## Transcribed page contents
_ _ _ _ _
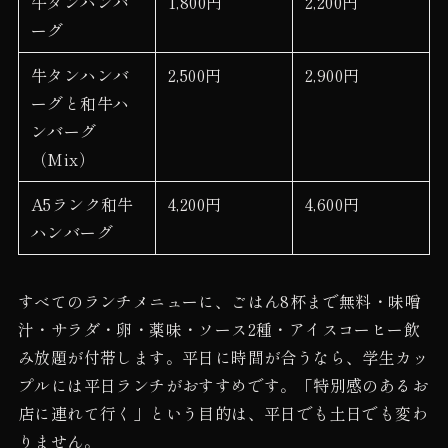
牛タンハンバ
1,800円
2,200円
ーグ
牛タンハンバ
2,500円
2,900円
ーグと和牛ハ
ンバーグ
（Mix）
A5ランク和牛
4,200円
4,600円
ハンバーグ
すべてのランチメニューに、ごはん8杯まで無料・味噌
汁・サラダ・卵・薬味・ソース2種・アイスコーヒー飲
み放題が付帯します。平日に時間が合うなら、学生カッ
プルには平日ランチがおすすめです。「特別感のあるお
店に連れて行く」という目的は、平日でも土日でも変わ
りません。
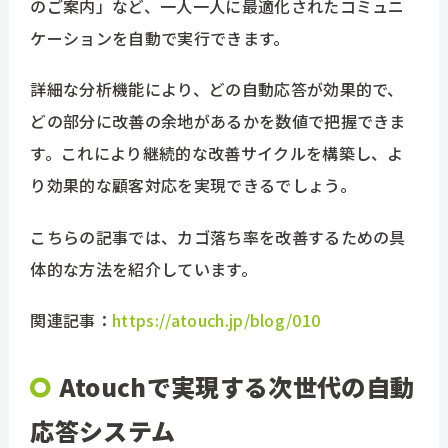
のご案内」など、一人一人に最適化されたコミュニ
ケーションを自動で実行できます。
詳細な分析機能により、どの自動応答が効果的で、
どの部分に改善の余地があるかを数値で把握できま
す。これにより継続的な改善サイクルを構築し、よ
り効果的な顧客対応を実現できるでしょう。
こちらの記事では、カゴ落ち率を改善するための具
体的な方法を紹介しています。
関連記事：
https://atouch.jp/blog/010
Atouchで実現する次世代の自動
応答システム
_ _ _ _ _
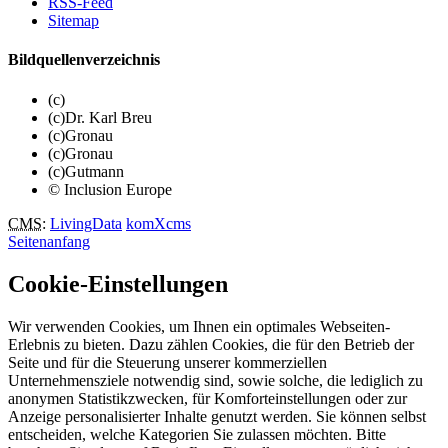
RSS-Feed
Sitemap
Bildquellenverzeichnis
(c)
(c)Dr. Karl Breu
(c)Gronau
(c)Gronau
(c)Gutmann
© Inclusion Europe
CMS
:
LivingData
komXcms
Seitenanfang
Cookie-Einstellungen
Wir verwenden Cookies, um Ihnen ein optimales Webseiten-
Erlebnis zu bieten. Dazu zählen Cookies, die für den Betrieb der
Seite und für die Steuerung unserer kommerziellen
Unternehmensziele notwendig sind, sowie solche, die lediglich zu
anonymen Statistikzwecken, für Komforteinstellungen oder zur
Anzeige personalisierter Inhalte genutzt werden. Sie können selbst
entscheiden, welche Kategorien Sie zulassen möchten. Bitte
_ _ _ _ _
## Brief
Pick out each line above that contains the string "Cookies", matching its capitalization exactly, and copy those lines.

## Exercise solution
Wir verwenden Cookies, um Ihnen ein optimales Webseiten-
Erlebnis zu bieten. Dazu zählen Cookies, die für den Betrieb der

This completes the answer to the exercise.